◆ **Görev tanımı**: Yargıtay kararındaki davalı cevabına göre dava konusu taşınmazlar hangi tarihte satın alınmıştır?

◆ **Kaynak metin**:
:::

Hukuk Genel Kurulu'nun 2022/1013 E., 2024/243 K. sayılı kararı

Yargıtay Hukuk Genel Kurulu'nun 15.05.2024 tarihli, 2022/1013 E., 2024/243 K. sayılı kararı
T.C.
Yargıtay
Hukuk Genel Kurulu
2022/1013 E., 2024/243 K.
"İçtihat Metni"
MAHKEMESİ :Asliye Hukuk Mahkemesi
SAYISI : 2021/393 E., 2022/71 K.
KARAR : Davanın reddine
ÖZEL DAİRE KARARI : Yargıtay 1. Hukuk Dairesinin 17.03.2021 tarihli ve
2020/2174 Esas, 2021/1562 Karar sayılı BOZMA kararı
1. Taraflar arasındaki tapu iptali ve tescil, olmadığı takdirde tazminat davasından dolayı yapılan yargılama sonunda, Akhisar 2. Asliye Hukuk Mahkemesince verilen tapu iptali ve tescil istemi yönünden davanın reddine, bedel istemi yönünden davanın kabulüne ilişkin karar davacı vekili ve davalı ... vekili tarafından temyiz edilmesi üzerine Yargıtay 1. Hukuk Dairesince yapılan inceleme sonunda bozulmuş, Mahkemece Özel Daire bozma kararına karşı direnilmiştir.
2. Direnme kararı davacı vekili tarafından temyiz edilmiştir.
3. Hukuk Genel Kurulunca dosyadaki belgeler incelendikten sonra gereği düşünüldü:
I. YARGILAMA SÜRECİ
Davacı İstemi
4. Davacı vekili dava dilekçesinde; mirasbırakan ...’un maliki olduğu 375 ve 378 parsel sayılı taşınmazlarını davalı kızı Fatma’ya, Fatma’nın da diğer davalılara satış suretiyle devrettiğini, mirasbırakanın davalı kızına yaptığı satış işleminin mirasçıdan mal kaçırma amaçlı, bedelsiz ve muvazaalı olduğunu, diğer davalıların ise taraflarla aynı yerde oturduklarını, komşu taşınmazlarda ziraai faaliyet yapmakta olup muvazaalı işlemi bilerek taşınmazları edindiklerini, iyiniyetli olmadıklarını ileri sürerek tapu kayıtlarının iptali ile miras payı oranında adına tesciline, olmadığı takdirde rayiç bedelin davalı ...’tan tahsiline karar verilmesini karar verilmesini talep etmiştir.
Davalı Cevabı
5. Davalı ... ve ... vekili cevap dilekçesinde; müvekkillerinin dava konusu taşınmazları 07.12.2010 tarihinde tapu kayıtlarına güvenerek iyiniyetle, piyasa bedeli üzerinden Ziraat Bankasından tarla edindirme kredisi kullanarak satın aldıklarını, bedellerini ...'a gerek elden gerekse banka havalesi ile ödediklerini, taşınmazları da o tarihten bu yana bizzat üzüm bağı yetiştirmek suretiyle kullandıklarını belirterek davanın reddini savunmuştur.

:::

◆ **Verilen veriler**:
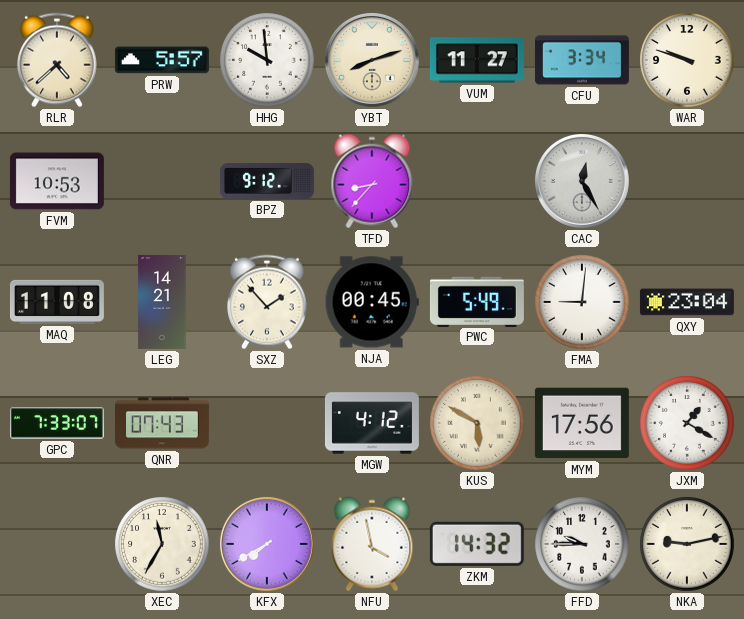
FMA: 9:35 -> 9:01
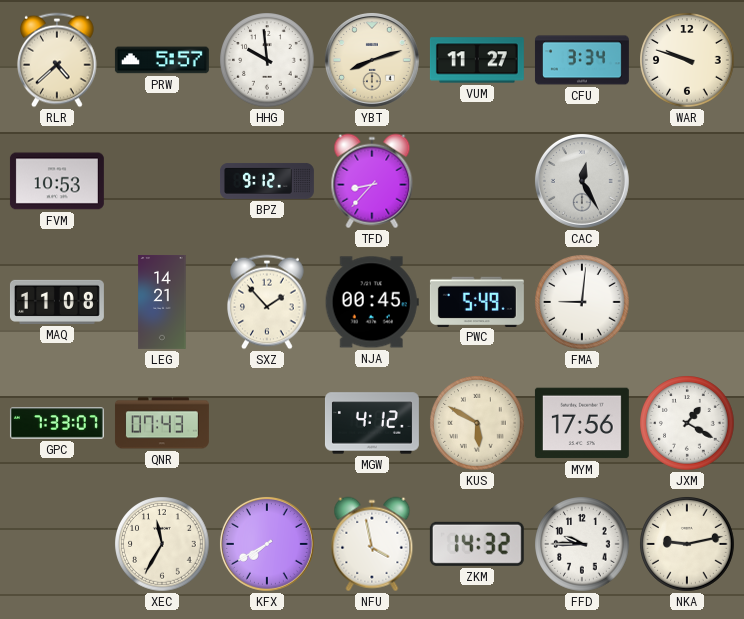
QXY: 23:04 -> none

:::

◆ **Örnek cevap**: 07.12.2010 tarihinde.